The manual for my box blade says it's more aggresive with a shorter top link. Of course on a box blade you can set it so runs on the front corners of the side plates so it dosen't dig in. Other than that, a shorter top link does make it dig in more. You don't have to drop the blade all the way down though. A lot of times you can just skim the surface to avoid digging in too much. If you've got a rough driveway to begin with, you'll need to go slow and manually raise and lower the blade to get it rough levelled. Then you can set blade for the final levelling. It takes some practice. Pulling the blade backwards works good for final levelling. The biggest thing to watch for is larger rocks in your gravel. They will dig ruts and make it extremely difficult to get a nice even surface. If you see any larger rocks, stop and pick them up. Dave
 
i start out by angleing the balde to bring the material from outside edge to the middle of the road i do this to both sides when i am done i have like a windrow of material down the center of the drive.then i turn the bale around backwards so it doesnt dig in.i line the windrow of material up with the center of the tractor drop the blade and go the material will make its way toward the outside of both sides of the blade making a very nice looking appearence .RICK
 
The drive is 1/4 mile long, small grade/hill, I had a crown but had problems with the water destroying one side of the road that connects to a small hill, I have since put a straight taper across the entire road to let the water drain to a field on the low side... So far that seems to work, just having the leveling problems, some of the ideas I will try. Angleing the blade etc.
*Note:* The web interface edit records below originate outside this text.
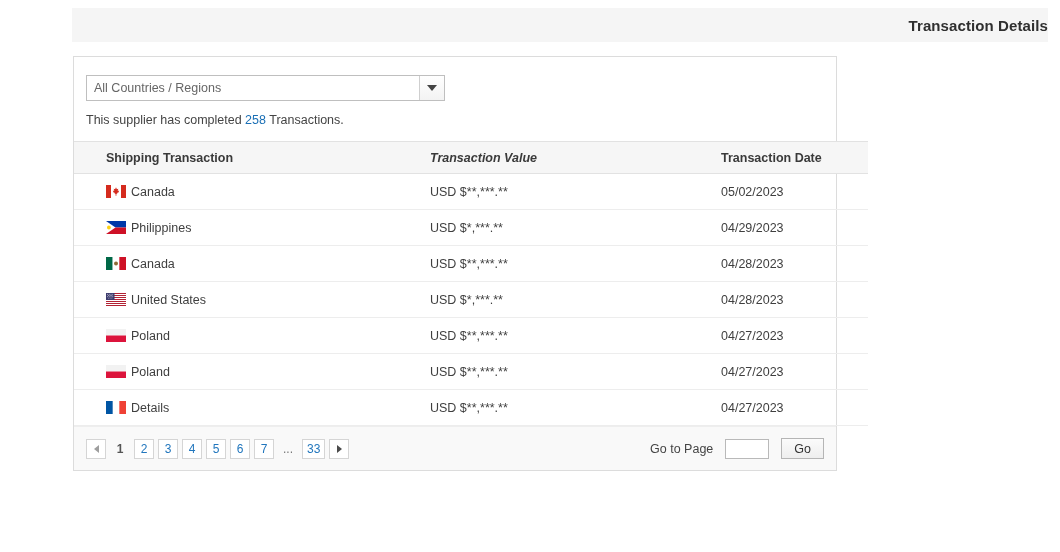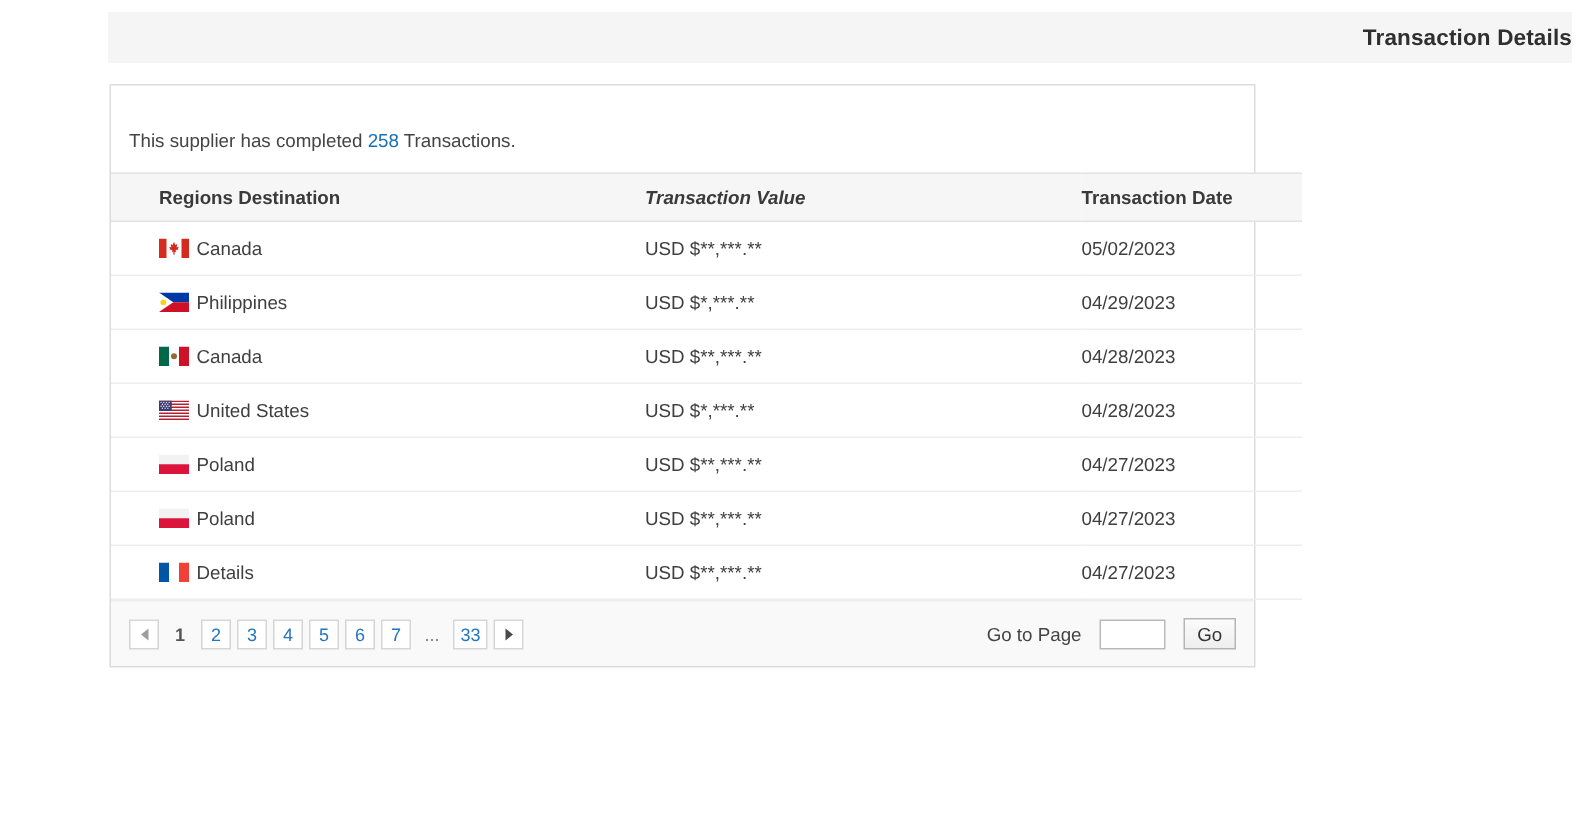--- a/index.html
+++ b/index.html
@@ -229,21 +229,21 @@
     padding: 0 3px;
   }
   .goto-btn {
     height: 21px;
     min-width: 35px;
     border: 1px solid #b5b5b5;
     background: linear-gradient(#fbfbfb, #eeeeee);
     font-family: "Liberation Sans", sans-serif;
     font-size: 12.5px;
     color: #333333;
-    padding: 0 4px;
+    padding: 0 12px;
     box-sizing: border-box;
     cursor: pointer;
   }
 </style>
 </head>
 <body>
 
 <svg width="0" height="0" style="position:absolute" aria-hidden="true">
   <defs>
     <symbol id="flag-ca" viewBox="0 0 20 13">
@@ -316,31 +316,37 @@
 <div class="page">
 
   <div class="section-header">
     <span class="section-header-title">Transaction Details</span>
   </div>
 
   <div class="card">
 
     <div class="filter-area">
 
+      <div class="select-wrap">
+        <div class="select-value">All Countries / Regions</div>
+        <div class="select-arrow-btn">
+          <span class="caret-down"></span>
+        </div>
+      </div>
 
       <div class="summary-line">
         <span>This supplier has completed </span><a href="#" class="summary-count">258</a><span> Transactions.</span>
       </div>
 
     </div>
 
     <table class="txn">
       <thead>
         <tr>
-          <th class="col-dest">Regions Destination</th>
+          <th class="col-dest">Shipping Transaction</th>
           <th class="col-value">Transaction Value</th>
           <th class="col-date">Transaction Date</th>
         </tr>
       </thead>
       <tbody id="txn-body">
           <tr>
             <td class="cell-dest">
               <div class="dest-inner">
                 <svg class="flag" viewBox="0 0 20 13">
                   <use xlink:href="#flag-ca" href="#flag-ca"></use>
Thanks for the ideas, and photos, may try to build something like that also,, I have some scrap beams laying around, just need to line up a welder..
 
Most of the time I grade my driveway with an eight-foot York rake that has wheels mounted on it. If I need to be very aggressive I'll get out the box scraper, but it takes a very light touch to get good results. I only use my regular blade for plowing snow.
 
Might set it to "float," if you have that setting. I like to put blade with curve facing backwards, and driving tractor forward. This tends to make blade float and drop some gravel in lower spots.
 
I have found that changing the blade angle with every pass helps smooth things out.
When you make a second pass with the blade at the same angle as the first you just make the bumps and valleys worse. A different angle smooths things out.
 
I agree with as much angle as you can get. Also keep the center higher than the edges. Try to work the lane one the day after it rains and it is damp but not muddy.
 
Never used a back blade, but for many years I was a finish grade dozer operator. With a few years practice you can cut the grade + or - one half inch!
 
And you didn't ever (back blade) with the dozer??

That is what I always thought the float position on the stick was for.